● Task instructions:
Copy each line from the data that has the word "động" in it.

[[ Data provided, beginning ]]

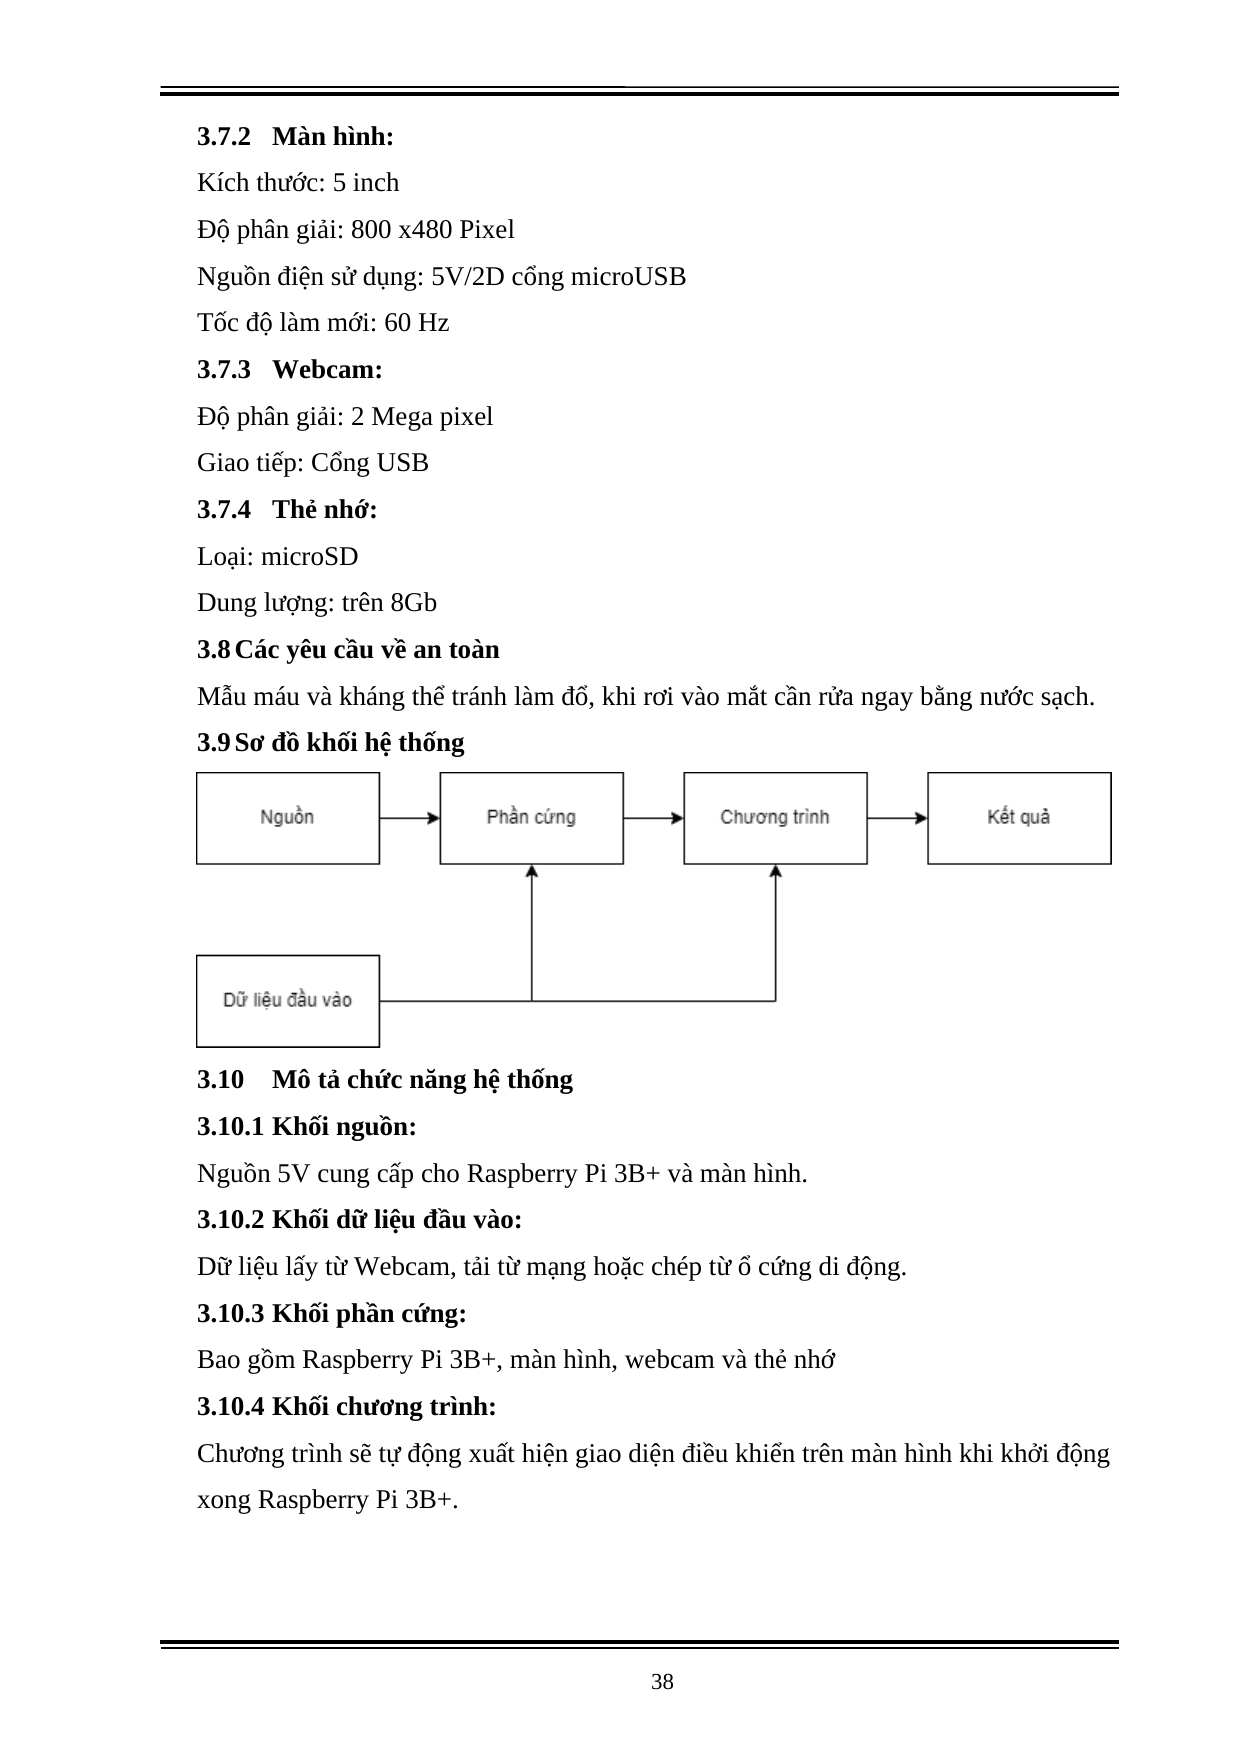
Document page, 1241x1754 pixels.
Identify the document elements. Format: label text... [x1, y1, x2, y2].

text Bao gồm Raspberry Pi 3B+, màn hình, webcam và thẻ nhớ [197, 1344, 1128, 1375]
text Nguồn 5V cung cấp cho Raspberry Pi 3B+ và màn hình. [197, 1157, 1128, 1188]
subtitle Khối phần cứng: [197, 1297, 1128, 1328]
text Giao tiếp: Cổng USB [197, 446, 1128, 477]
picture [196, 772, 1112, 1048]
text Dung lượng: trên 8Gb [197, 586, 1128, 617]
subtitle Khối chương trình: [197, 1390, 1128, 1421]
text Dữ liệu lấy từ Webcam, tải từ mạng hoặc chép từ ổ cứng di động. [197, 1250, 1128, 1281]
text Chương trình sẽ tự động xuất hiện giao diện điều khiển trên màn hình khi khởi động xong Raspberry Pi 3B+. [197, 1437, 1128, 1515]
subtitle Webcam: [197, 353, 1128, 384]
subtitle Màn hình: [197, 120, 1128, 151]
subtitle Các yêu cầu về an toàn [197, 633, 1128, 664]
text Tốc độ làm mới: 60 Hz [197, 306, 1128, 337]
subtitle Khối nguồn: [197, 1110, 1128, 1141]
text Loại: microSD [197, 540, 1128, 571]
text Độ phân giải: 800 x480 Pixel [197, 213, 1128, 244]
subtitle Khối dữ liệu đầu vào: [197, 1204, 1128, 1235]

[[ Data provided, end ]]

● Completed task:
text Dữ liệu lấy từ Webcam, tải từ mạng hoặc chép từ ổ cứng di động. [197, 1250, 1128, 1281]
text Chương trình sẽ tự động xuất hiện giao diện điều khiển trên màn hình khi khởi động xong Raspberry Pi 3B+. [197, 1437, 1128, 1515]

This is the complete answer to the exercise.